No ano de 2038, na cidade de Detroit, Michigan (EUA), a sociedade passa por um pesado desemprego estrutural causado pela troca do trabalho humano pelo automatizado feito por androides. A população divide-se entre pessoas que consomem o produto (cada dia mais barato) no cotidiano e as que querem banir a fabricação e vendas dos robôs. Nesse tempo, uma série de crimes cometidos pelos androides contra seus donos começa a surgir na cidade. Para um povo sedento por máquinas obedientes e eficientes, isto passa a ser a gota d’água. A polícia monta uma força-tarefa para investigar a motivação ou a falha no sistema que levou os crimes a acontecerem. 

O jogador comanda três personagens cujas histórias se cruzam na narrativa: Connor, um detetive androide programado para trabalhar com a polícia e desvendar os crimes; Kara, uma máquina doméstica que trabalha na casa de um dono viciado em drogas e abusivo com a filha pequena; e Marcus, um robô revolucionário prestes a comandar um motim. Essas são definições superficiais de cada personagem, isso porque o jogador é quem constrói o próprio jogo. Explico: “Detroit: Become Human” foi desenvolvido pela francesa Quantic Games, a mesma responsável por títulos como “Heavy Rain” e “Beyond: Two Souls”. Todos esses jogos possuem o recurso de múltiplos finais que são entregues ao jogador de acordo com as escolhas feitas ao longo do game.

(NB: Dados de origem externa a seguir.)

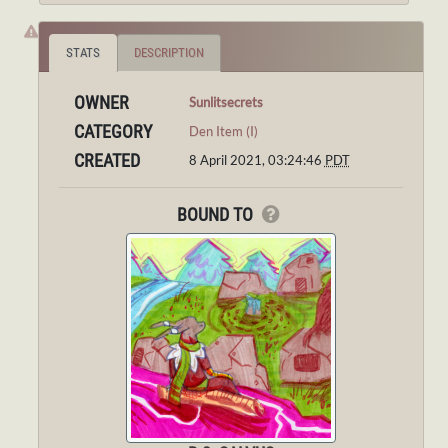
STATS
DESCRIPTION
OWNER
Sunlitsecrets
CATEGORY
Den Item (I)
CREATED
8 April 2021, 03:24:46
PDT
BOUND TO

Isso significa que qualquer escolha feita pode alterar completamente o caminhar da história. Os números nunca foram divulgados, mas existem, pelo menos, 15 finais diferentes para o game.

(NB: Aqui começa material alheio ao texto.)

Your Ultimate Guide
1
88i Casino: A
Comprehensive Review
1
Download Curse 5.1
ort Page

O roteiro, que demorou dois anos anos para ser desenvolvido, permite até que você escolha tornar-se divergente ou não (divergentes são os androides que conseguem quebrar as suas funções programadas e passam a ter livre-arbítrio e emoções). Ao longo do jogo, esses divergentes falam em “RA9”, uma espécie de deus para eles. Qualquer que seja o final, aparentemente nunca é explícito o que ou quem era o RA9, mas gosto da teoria de que nós, os jogadores, somos essa divindade. Nós escrevemos e escolhemos o destino de cada personagem. “DBH” torna-se assustadoramente real em diversas partes, inclusive quando nós nos tornamos parte da história.

Repleto de ramificações e difíceis escolhas éticas/morais, o game faz você decidir até mesmo qual abordagem tomar, como liderar um protesto pacífico ou uma violenta anarquia. A mecânica do jogo não é das melhores, mas isso fica para segundo plano quando a direção de arte e a qualidade dos gráficos são impecáveis, além, claro, da trama intrigante e personagens cativantes. 

Dito tudo isso, preciso confessar uma coisa: a verdade é que eu não joguei 100% do jogo com minhas escolhas próprias. Chegou um momento em que eu precisava tomar importantes decisões de vida ou morte e eu não encarei. Parei, respirei. Voltei o game. Tentei de novo. Vou ver algum mini-spoiler na Internet. Trapaça? Pode ser. Mas aos meus olhos, a vida real já é dura demais com nossas escolhas e, se eu puder ter o controle de ao menos essas, o final feliz torna-se inevitável. 

*publicado originalmente na edição impressa de 13 de maio de 2020.